Michael Bloomberg’s puppet gun prohibition group Moms Demand Action immediately and disgracefully exploited the disaster by posting to Facebook this image with the caption “We are united in mourning all lives lost to gun violence” (backup copy here). Bloomberg’s millions have evidently bought for the Moms, among other things, a hair-trigger (pardon the expression) vigilance for maximizing the PR dividends of blood spilled on a massive scale.
Using national-scale tragedies as an opportunity to broadcast talking points or manufactured buzzwords like “gun violence” is a hallmark of gun prohibition groups. Bloomberg’s Moms simply seem to be following the Gun Control Playbook (backup copy here), which after all, advises gun control activists to “always focus on emotional and value-driven arguments”.

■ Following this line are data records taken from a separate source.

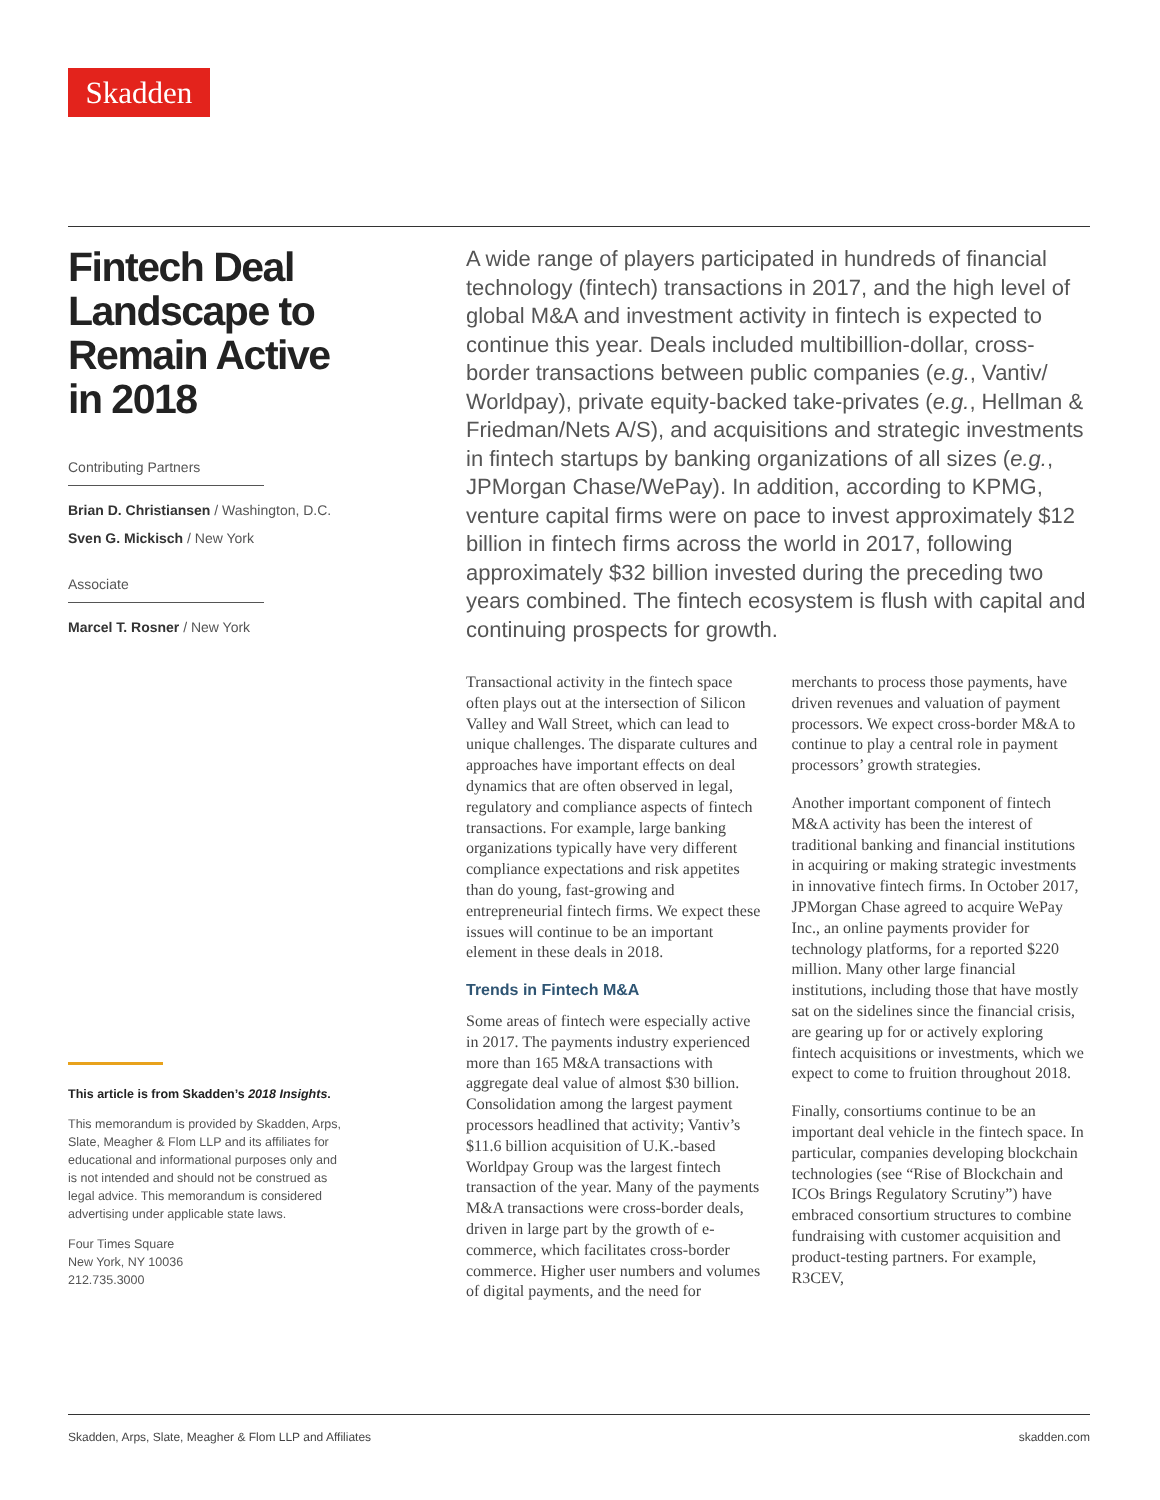Skadden
Fintech Deal Landscape to Remain Active in 2018
Contributing Partners
Brian D. Christiansen / Washington, D.C.
Sven G. Mickisch / New York
Associate
Marcel T. Rosner / New York
This article is from Skadden’s 2018 Insights.
This memorandum is provided by Skadden, Arps, Slate, Meagher & Flom LLP and its affiliates for educational and informational purposes only and is not intended and should not be construed as legal advice. This memorandum is considered advertising under applicable state laws.
Four Times Square
New York, NY 10036
212.735.3000
A wide range of players participated in hundreds of financial technology (fintech) transactions in 2017, and the high level of global M&A and investment activity in fintech is expected to continue this year. Deals included multibillion-dollar, cross-border transactions between public companies (e.g., Vantiv/ Worldpay), private equity-backed take-privates (e.g., Hellman & Friedman/Nets A/S), and acquisitions and strategic investments in fintech startups by banking organizations of all sizes (e.g., JPMorgan Chase/WePay). In addition, according to KPMG, venture capital firms were on pace to invest approximately $12 billion in fintech firms across the world in 2017, following approximately $32 billion invested during the preceding two years combined. The fintech ecosystem is flush with capital and continuing prospects for growth.
Transactional activity in the fintech space often plays out at the intersection of Silicon Valley and Wall Street, which can lead to unique challenges. The disparate cultures and approaches have important effects on deal dynamics that are often observed in legal, regulatory and compliance aspects of fintech transactions. For example, large banking organizations typically have very different compliance expectations and risk appetites than do young, fast-growing and entrepreneurial fintech firms. We expect these issues will continue to be an important element in these deals in 2018.
Trends in Fintech M&A
Some areas of fintech were especially active in 2017. The payments industry experienced more than 165 M&A transactions with aggregate deal value of almost $30 billion. Consolidation among the largest payment processors headlined that activity; Vantiv’s $11.6 billion acquisition of U.K.-based Worldpay Group was the largest fintech transaction of the year. Many of the payments M&A transactions were cross-border deals, driven in large part by the growth of e-commerce, which facilitates cross-border commerce. Higher user numbers and volumes of digital payments, and the need for merchants to process those payments, have driven revenues and valuation of payment processors. We expect cross-border M&A to continue to play a central role in payment processors’ growth strategies.
Another important component of fintech M&A activity has been the interest of traditional banking and financial institutions in acquiring or making strategic investments in innovative fintech firms. In October 2017, JPMorgan Chase agreed to acquire WePay Inc., an online payments provider for technology platforms, for a reported $220 million. Many other large financial institutions, including those that have mostly sat on the sidelines since the financial crisis, are gearing up for or actively exploring fintech acquisitions or investments, which we expect to come to fruition throughout 2018.
Finally, consortiums continue to be an important deal vehicle in the fintech space. In particular, companies developing blockchain technologies (see “Rise of Blockchain and ICOs Brings Regulatory Scrutiny”) have embraced consortium structures to combine fundraising with customer acquisition and product-testing partners. For example, R3CEV,
Skadden, Arps, Slate, Meagher & Flom LLP and Affiliates skadden.com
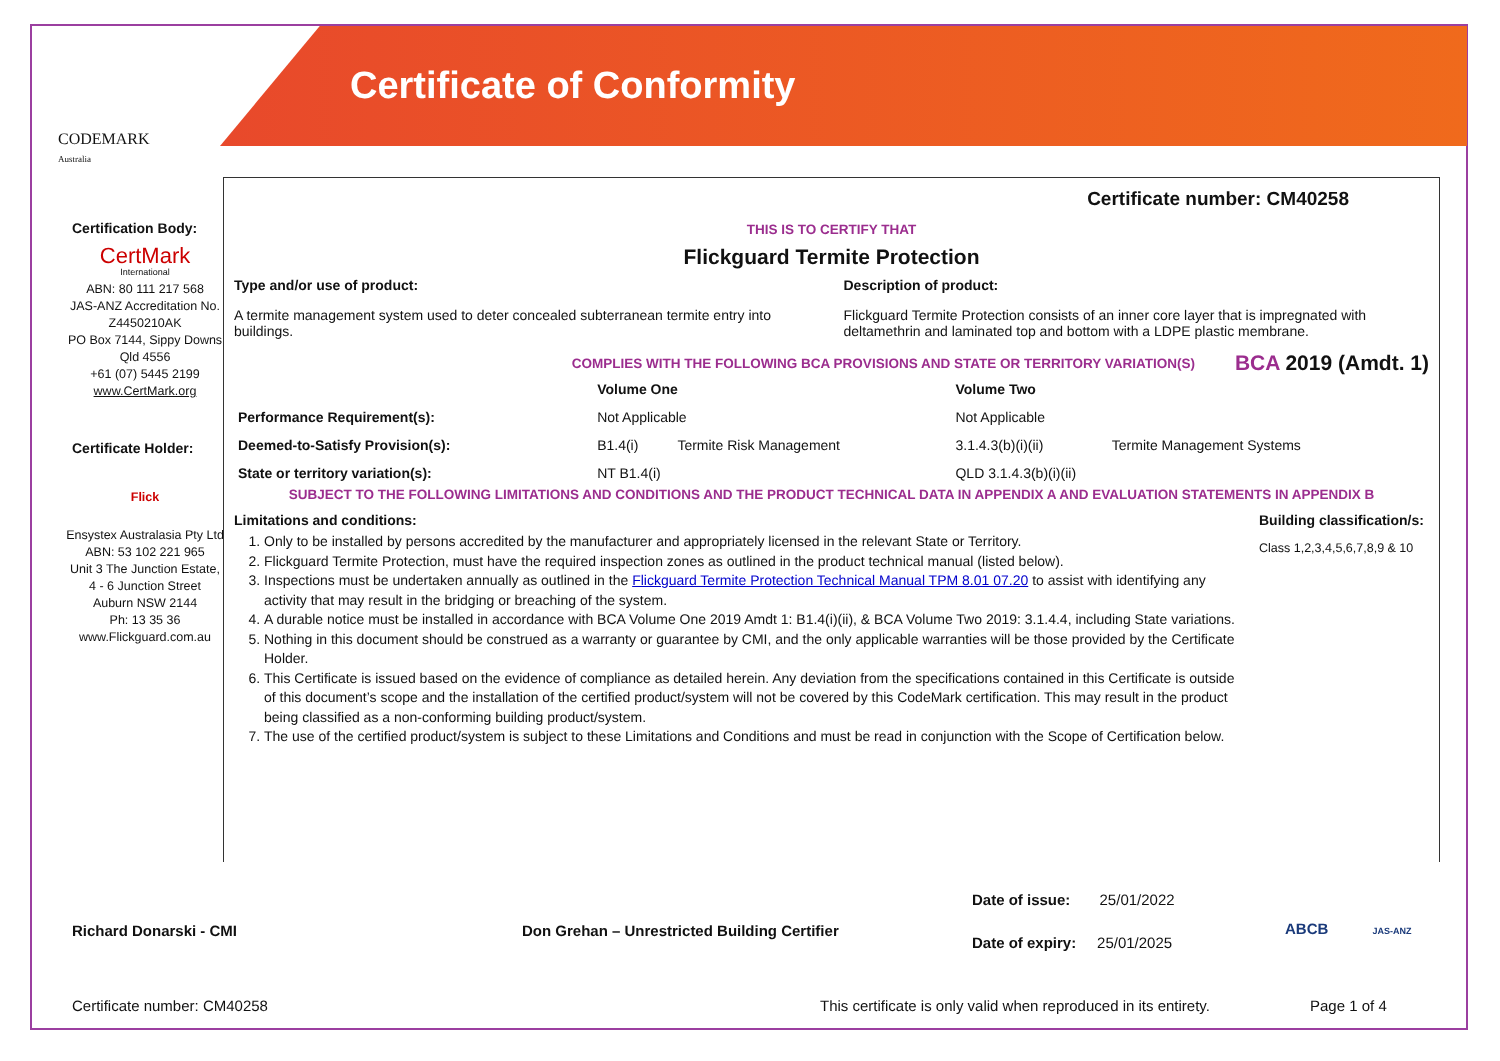CODEMARK
Australia
Certificate of Conformity
Certification Body:
CertMark
International
ABN: 80 111 217 568
JAS-ANZ Accreditation No. Z4450210AK
PO Box 7144, Sippy Downs Qld 4556
+61 (07) 5445 2199
www.CertMark.org
Certificate Holder:
Flick
Ensystex Australasia Pty Ltd
ABN: 53 102 221 965
Unit 3 The Junction Estate,
4 - 6 Junction Street
Auburn NSW 2144
Ph: 13 35 36
www.Flickguard.com.au
Certificate number: CM40258
THIS IS TO CERTIFY THAT
Flickguard Termite Protection
Type and/or use of product:
A termite management system used to deter concealed subterranean termite entry into buildings.
Description of product:
Flickguard Termite Protection consists of an inner core layer that is impregnated with deltamethrin and laminated top and bottom with a LDPE plastic membrane.
COMPLIES WITH THE FOLLOWING BCA PROVISIONS AND STATE OR TERRITORY VARIATION(S) BCA 2019 (Amdt. 1)
| | Volume One | | Volume Two | |
| --- | --- | --- | --- | --- |
| Performance Requirement(s): | Not Applicable | | Not Applicable | |
| Deemed-to-Satisfy Provision(s): | B1.4(i) | Termite Risk Management | 3.1.4.3(b)(i)(ii) | Termite Management Systems |
| State or territory variation(s): | NT B1.4(i) | | QLD 3.1.4.3(b)(i)(ii) | |
SUBJECT TO THE FOLLOWING LIMITATIONS AND CONDITIONS AND THE PRODUCT TECHNICAL DATA IN APPENDIX A AND EVALUATION STATEMENTS IN APPENDIX B
Limitations and conditions:
1. Only to be installed by persons accredited by the manufacturer and appropriately licensed in the relevant State or Territory.
2. Flickguard Termite Protection, must have the required inspection zones as outlined in the product technical manual (listed below).
3. Inspections must be undertaken annually as outlined in the Flickguard Termite Protection Technical Manual TPM 8.01 07.20 to assist with identifying any activity that may result in the bridging or breaching of the system.
4. A durable notice must be installed in accordance with BCA Volume One 2019 Amdt 1: B1.4(i)(ii), & BCA Volume Two 2019: 3.1.4.4, including State variations.
5. Nothing in this document should be construed as a warranty or guarantee by CMI, and the only applicable warranties will be those provided by the Certificate Holder.
6. This Certificate is issued based on the evidence of compliance as detailed herein. Any deviation from the specifications contained in this Certificate is outside of this document’s scope and the installation of the certified product/system will not be covered by this CodeMark certification. This may result in the product being classified as a non-conforming building product/system.
7. The use of the certified product/system is subject to these Limitations and Conditions and must be read in conjunction with the Scope of Certification below.
Building classification/s:
Class 1,2,3,4,5,6,7,8,9 & 10
Richard Donarski - CMI
Don Grehan – Unrestricted Building Certifier
Date of issue: 25/01/2022
Date of expiry: 25/01/2025
ABCB JAS-ANZ
Certificate number: CM40258
This certificate is only valid when reproduced in its entirety.
Page 1 of 4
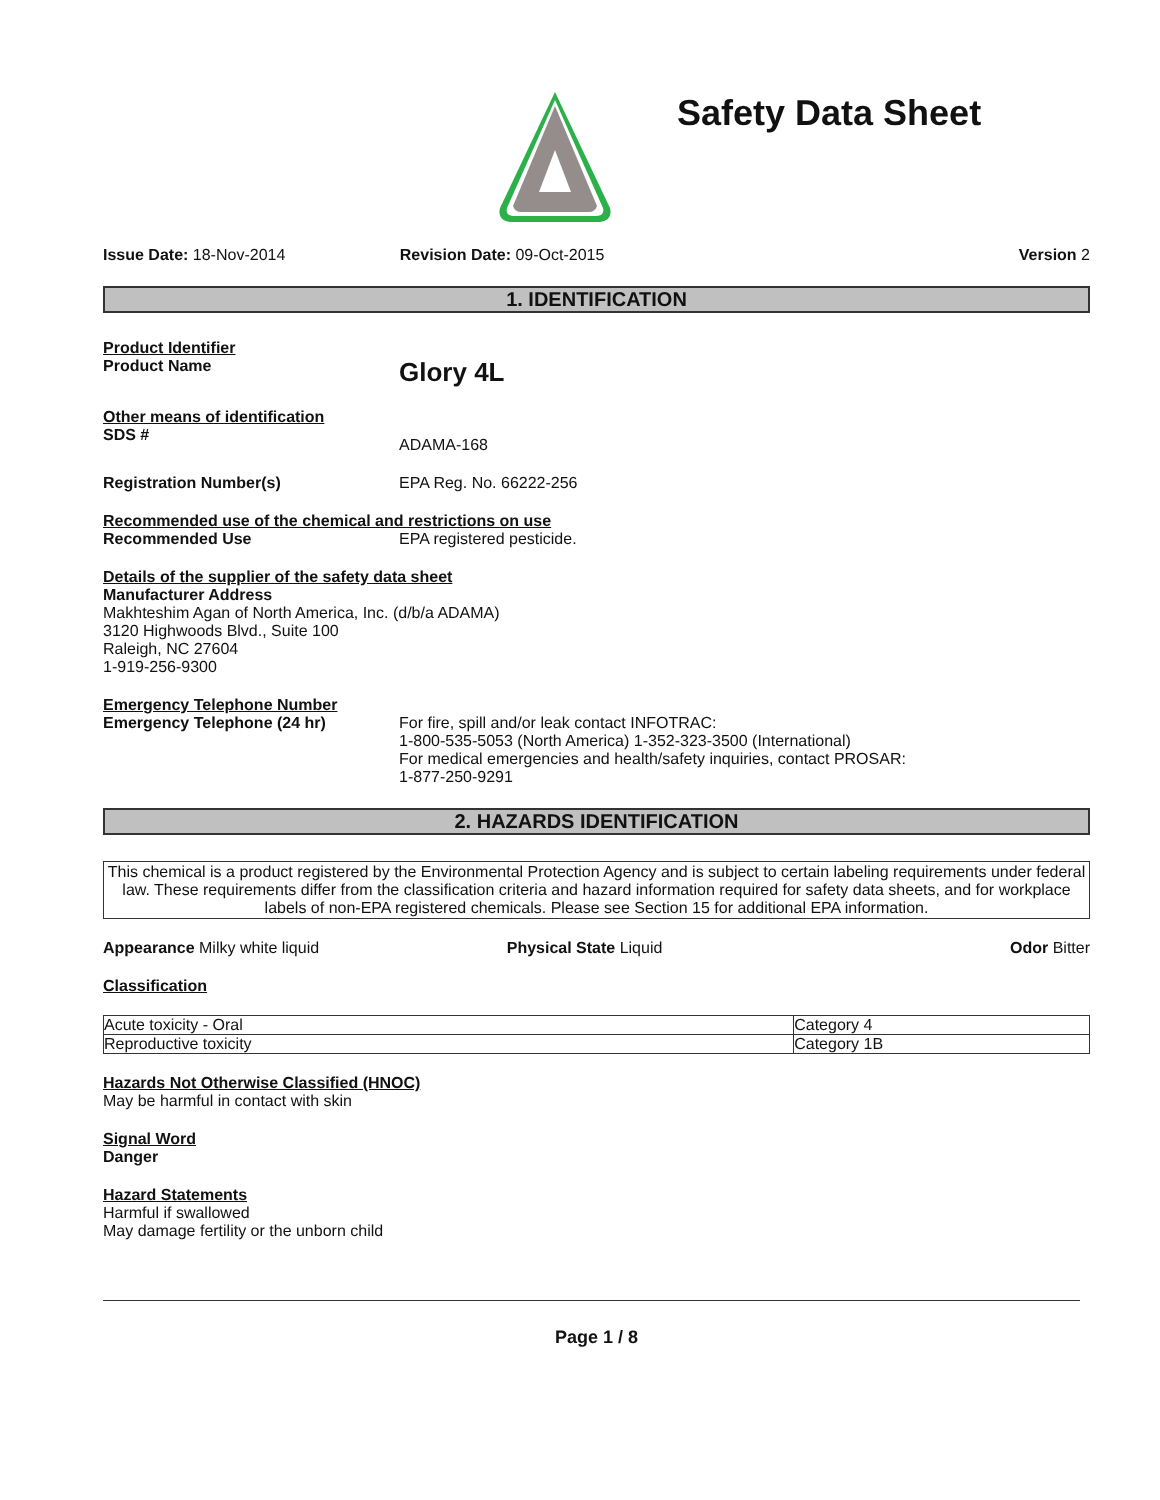Safety Data Sheet
Issue Date: 18-Nov-2014 Revision Date: 09-Oct-2015 Version 2
1. IDENTIFICATION
Product Identifier
Product Name Glory 4L
Other means of identification
SDS # ADAMA-168
Registration Number(s) EPA Reg. No. 66222-256
Recommended use of the chemical and restrictions on use
Recommended Use EPA registered pesticide.
Details of the supplier of the safety data sheet
Manufacturer Address
Makhteshim Agan of North America, Inc. (d/b/a ADAMA)
3120 Highwoods Blvd., Suite 100
Raleigh, NC 27604
1-919-256-9300
Emergency Telephone Number
Emergency Telephone (24 hr) For fire, spill and/or leak contact INFOTRAC:
1-800-535-5053 (North America) 1-352-323-3500 (International)
For medical emergencies and health/safety inquiries, contact PROSAR:
1-877-250-9291
2. HAZARDS IDENTIFICATION
This chemical is a product registered by the Environmental Protection Agency and is subject to certain labeling requirements under federal law. These requirements differ from the classification criteria and hazard information required for safety data sheets, and for workplace labels of non-EPA registered chemicals. Please see Section 15 for additional EPA information.
Appearance Milky white liquid Physical State Liquid Odor Bitter
Classification
| Acute toxicity - Oral | Category 4 |
| Reproductive toxicity | Category 1B |
Hazards Not Otherwise Classified (HNOC)
May be harmful in contact with skin
Signal Word
Danger
Hazard Statements
Harmful if swallowed
May damage fertility or the unborn child
Page 1 / 8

So it’s perfectly understandable that, before the bodies are counted, gun prohibitionists leap to compare American gun owners to ISIS murderers. It’s what they do.
By contrast, DRGO extends to the people of France our heartfelt condolences at this terrible time. We all remember 9/11 as if it were yesterday, and we know the profound assault on peace of mind such an attack has.
We cannot ignore the lesson here—unarmed citizens are vulnerable citizens. Three mobile teams of heavily armed terrorists carried out the attacks on a concert hall, a major stadium, restaurants and bars. Crowds of Parisians out on the town were defenseless in the face of shootings and bombings. France’s draconian gun control laws assured that essentially no one but the terrorists were armed.
Could the death toll have been reduced if France didn’t prohibit the right of armed self-defense to its people? If the American experience tells us anything, it is that mass shooters are most vulnerable to the unexpected and immediate intervention of a plainclothes armed citizen who happens to be on the scene. American experience tells us that the possibility of such a threat is a deterrent to would-be mass shooters.
From behind a concrete column, from under an overturned café table, perhaps in the terror of a face to face confrontation, one or more of the Paris terrorists could have met a most surprising and decisive end in the form of a NATO 9 mm. pistol round to the head. Brave armed citizens have delivered that kind of salvation in Philadelphia, Colorado Springs, Pearl, Mississippi, Grundy, Virginia, and other places in America whose people don’t criminalize armed self-defense.
True, these documented mass shootings played out on a lesser scale, but the principle was the same—courageous armed citizens on the scene clearly limited the bloodshed and saved lives.
But not in Paris. And not in America’s so-called gun free zones, which are, as famed firearms trainer Massad Ayoob tells us, “hunting preserves for psychopaths who prey on humans.”
As France counts its dead and prepares for the future, all the world must take the lesson to heart. We here in America know that similar attacks within our borders are a certainty. Large cities that have declared themselves gun-free zones will likely be the preferred targets for American terrorists when they choose to attack.
America waits, and those who can, prepare.
—Timothy Wheeler, MD is director of Doctors for Responsible Gun Ownership, a project of the Second Amendment Foundation.